The Cook episode demonstrates the stakes. If the White House can successfully reshape the Fed’s leadership and lower its institutional resistance to political pressure, the effects will ripple through interest rates, inflation expectations, and the dollar — with consequences for every corner of financial markets.
A Fed that succumbs to political direction in favor of prematurely shallow rates would likely deliver short-term gains but longer-term pain. In the near term, lower rates can buoy stocks, credit, and crypto prices — creating headlines and apparent economic momentum. Over time, however, under-priced credit risks, higher inflation, and destabilized expectations about central bank independence could undermine the U.S. economy’s credibility.
Central bank independence has been a global public-good for decades: it anchors inflation expectations, stabilizes currency value, and reassures international investors that policy is data-driven rather than election-driven.
If markets begin to doubt the Fed’s commitment to objective, evidence-based decision-making, yields could reprice aggressively, risk premia would rise, and the United States might face higher borrowing costs down the line. In short, the political payoff of engineered rate cuts can quickly become an economic liability — a point many analysts warn is not merely theoretical but historically grounded.
What a Hassett Fed Would Mean for Crypto
Hassett’s résumé blends academic credibility with inside-the-beltway experience. He taught at Columbia Business School, worked as an economist at the Federal Reserve Board of Governors, and served at the Treasury across multiple administrations.
More recently he led the NEC’s digital-asset working group and disclosed a sizable stake in Coinbase, a fact that has helped shape his reputation as relatively crypto-friendly. For investors and crypto firms, a Hassett Fed could translate into easier financial conditions — and a friendlier regulatory temperature — in the near term.
For the crypto sector, Hassett’s elevation would carry immediate upside and nuanced longer-term risk. In the short run, his dovish tilt and familiarity with the digital-asset debate — including disclosed financial ties to Coinbase and stewardship of the White House digital asset working group — would likely be received as bullish by traders. Lower interest rates tend to make risk assets more attractive, and crypto has historically benefited from looser monetary conditions.
But the longer run is more complicated. A Fed that is perceived as politicized and willing to keep rates too low for political ends risks stoking higher inflation and market volatility — environments that can ultimately harm institutional adoption and regulatory stability.
Moreover, a central bank seen as subordinate to political impulses may provoke tougher regulatory countermeasures elsewhere, as lawmakers and watchdogs scramble to rebalance oversight. For crypto firms that prize stable, predictable regulation, such uncertainty could be counterproductive.
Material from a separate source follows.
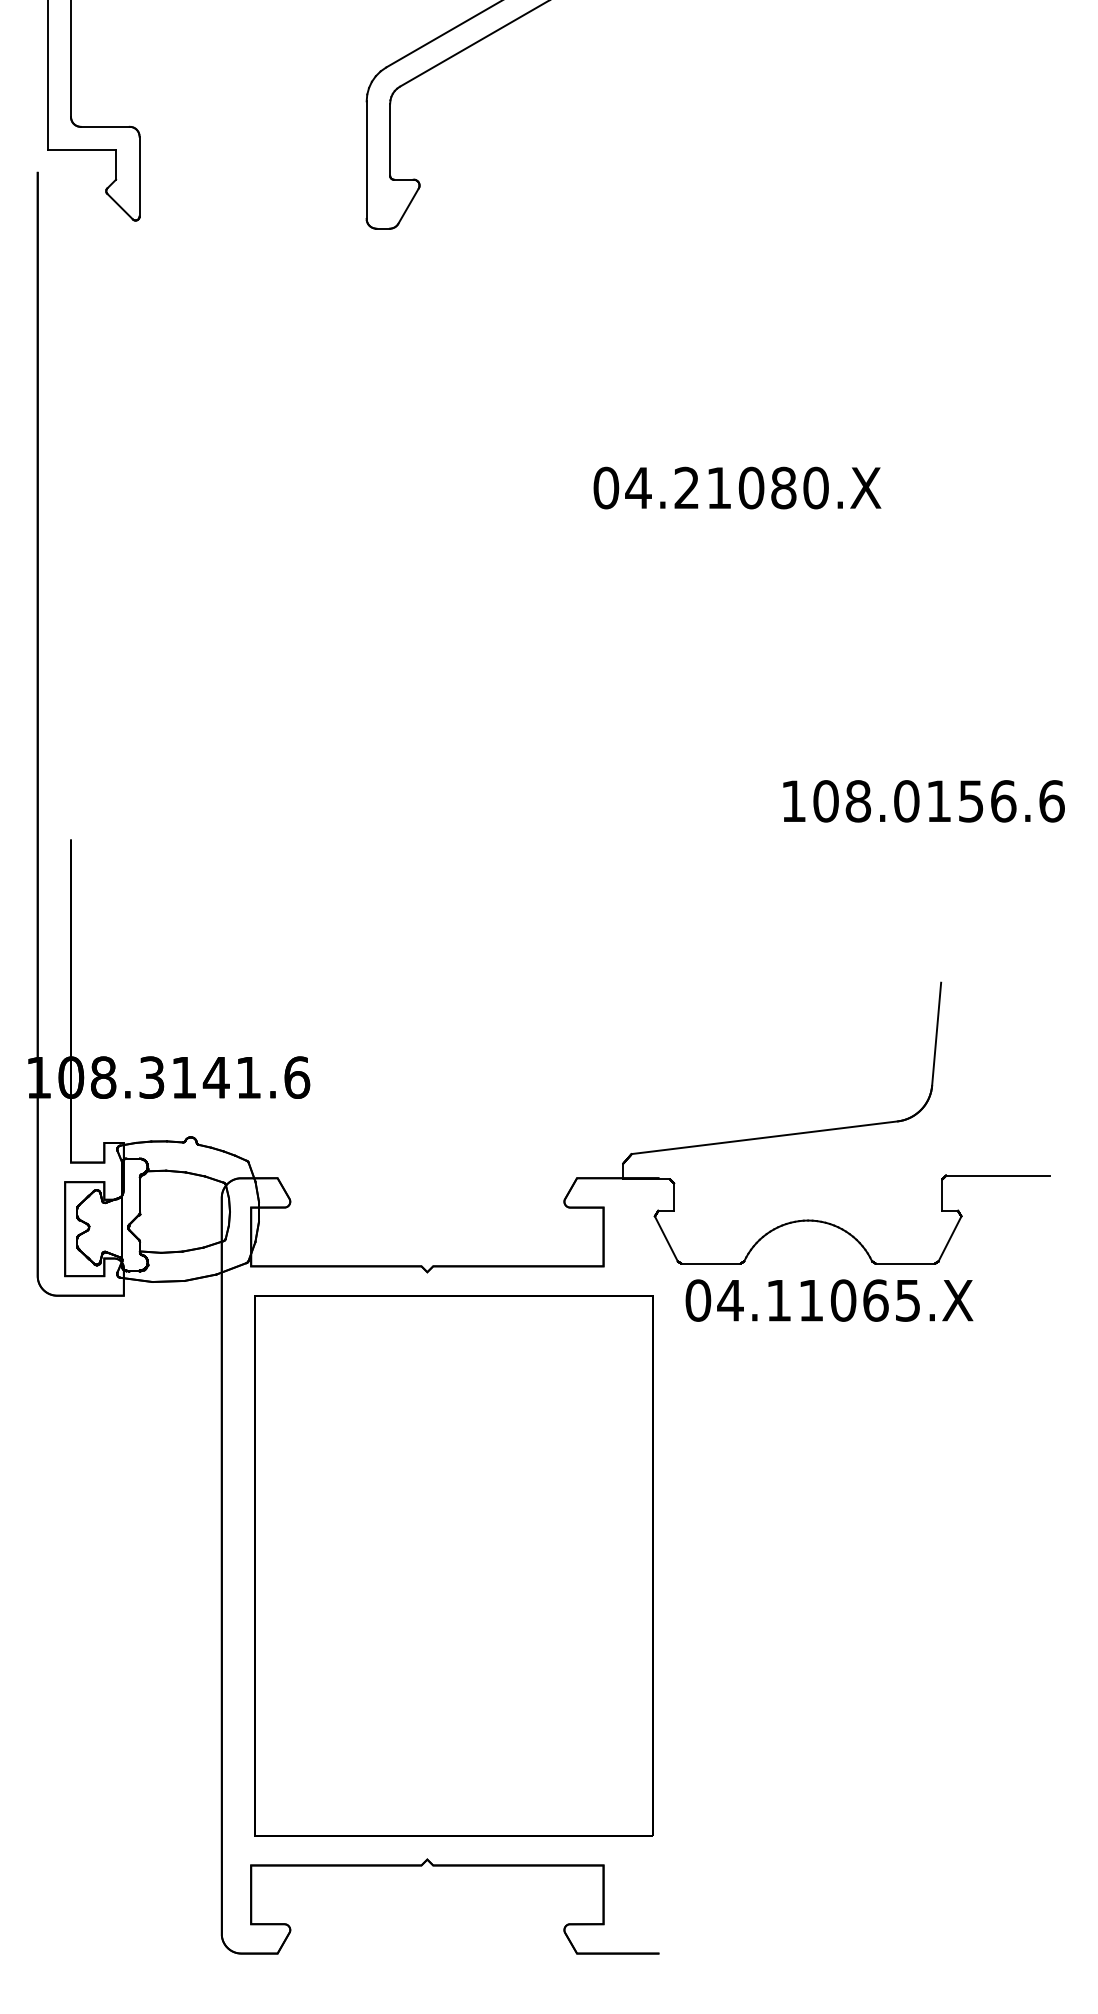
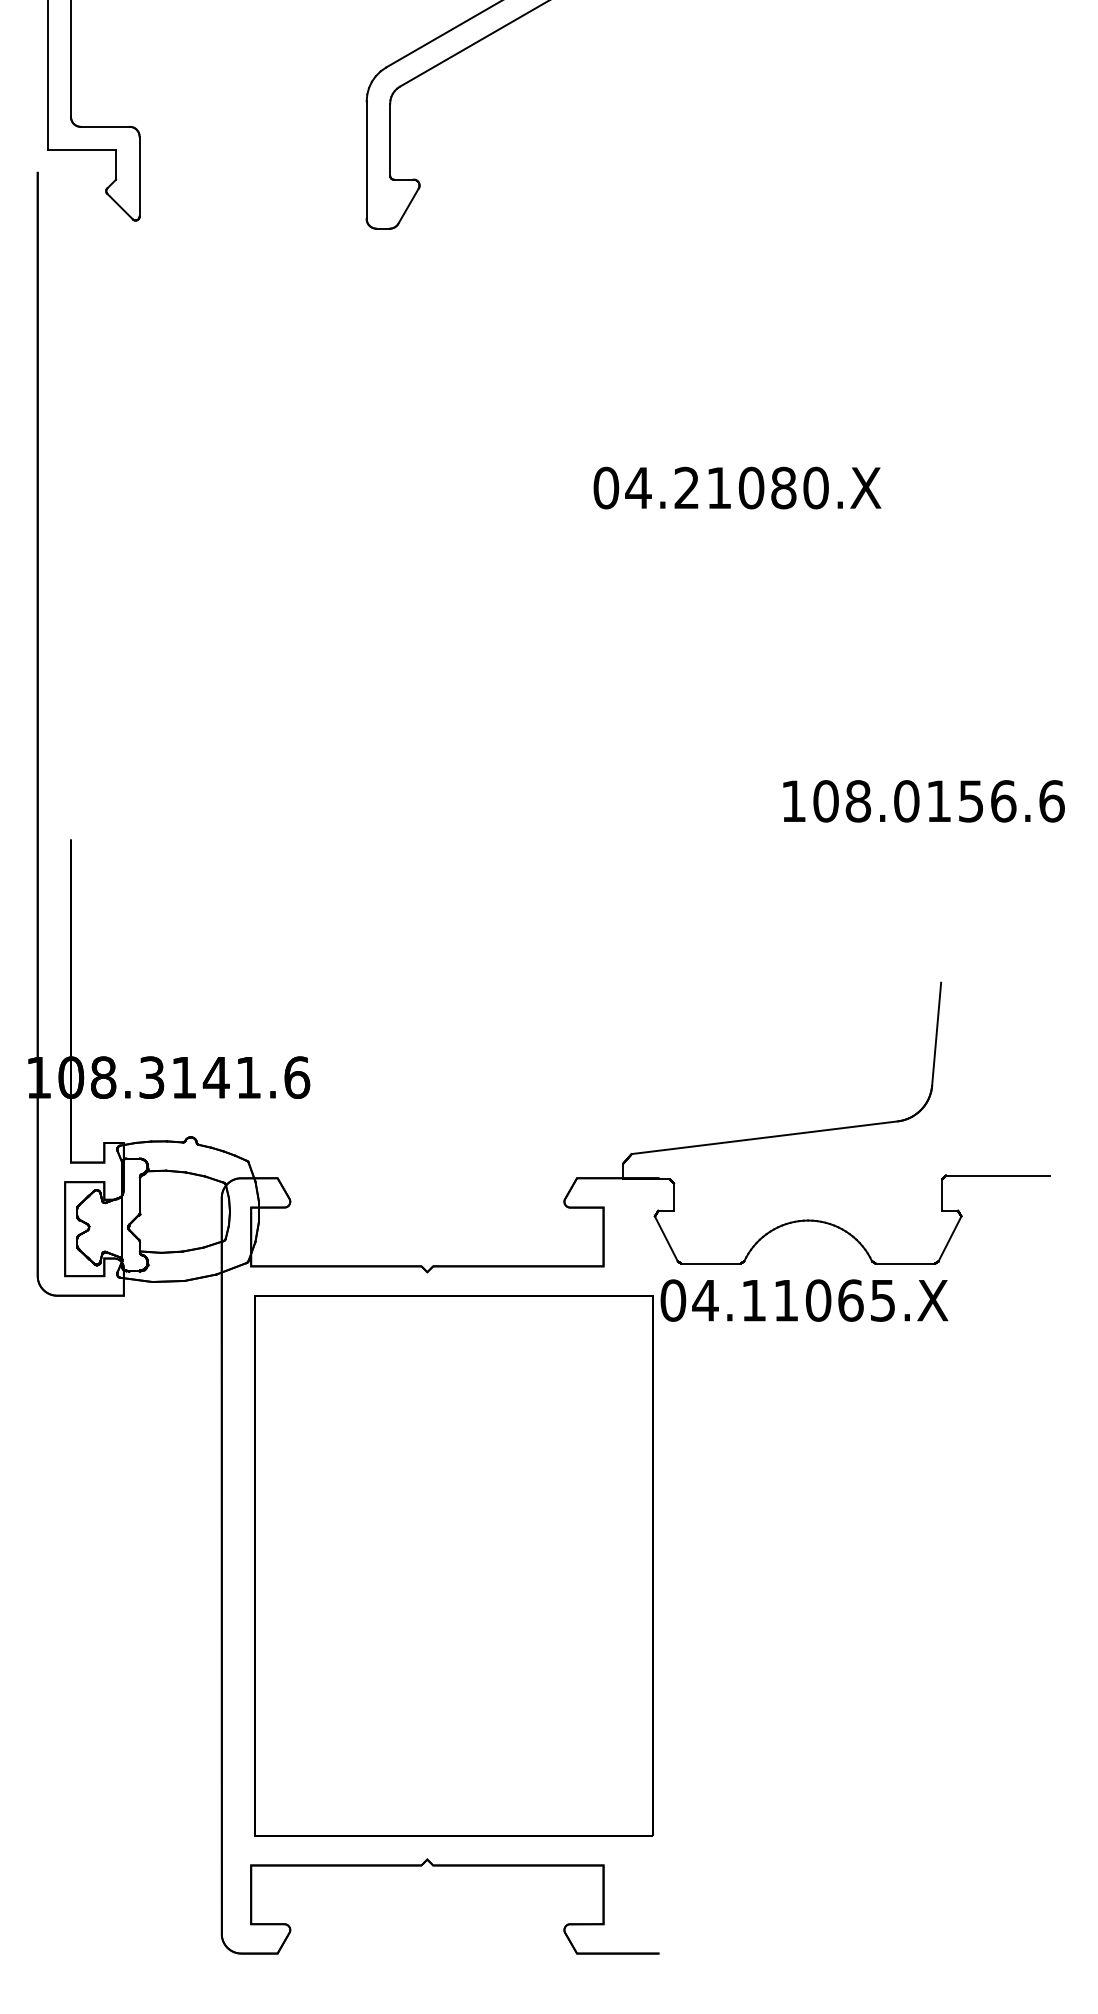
text at (829, 1300) position: (829, 1300) -> (804, 1300)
Kevin Hassett’s reported front-runner status is a political statement as much as a personnel choice: it signals the Trump administration’s clear intent to steer U.S. monetary policy toward a more dovish, administration-friendly posture.
Commentators like John Authers and analysts such as George Pollack interpret the move through the same lens — loyalty and alignment over technocratic independence. The Lisa Cook episode offers a recent precedent showing the administration’s willingness to challenge that independence.
A Hassett Fed could deliver short-term windfalls for risk assets, including crypto, but the broader economic trade-offs are significant. Politicizing the Fed risks higher inflation, weaker policy credibility, and greater market instability over time.
For the crypto industry, the immediate signal may be favourable; for the economy as a whole, the long-term cost could outweigh the political benefits — a calculation that markets will watch closely if a Hassett nomination goes ahead.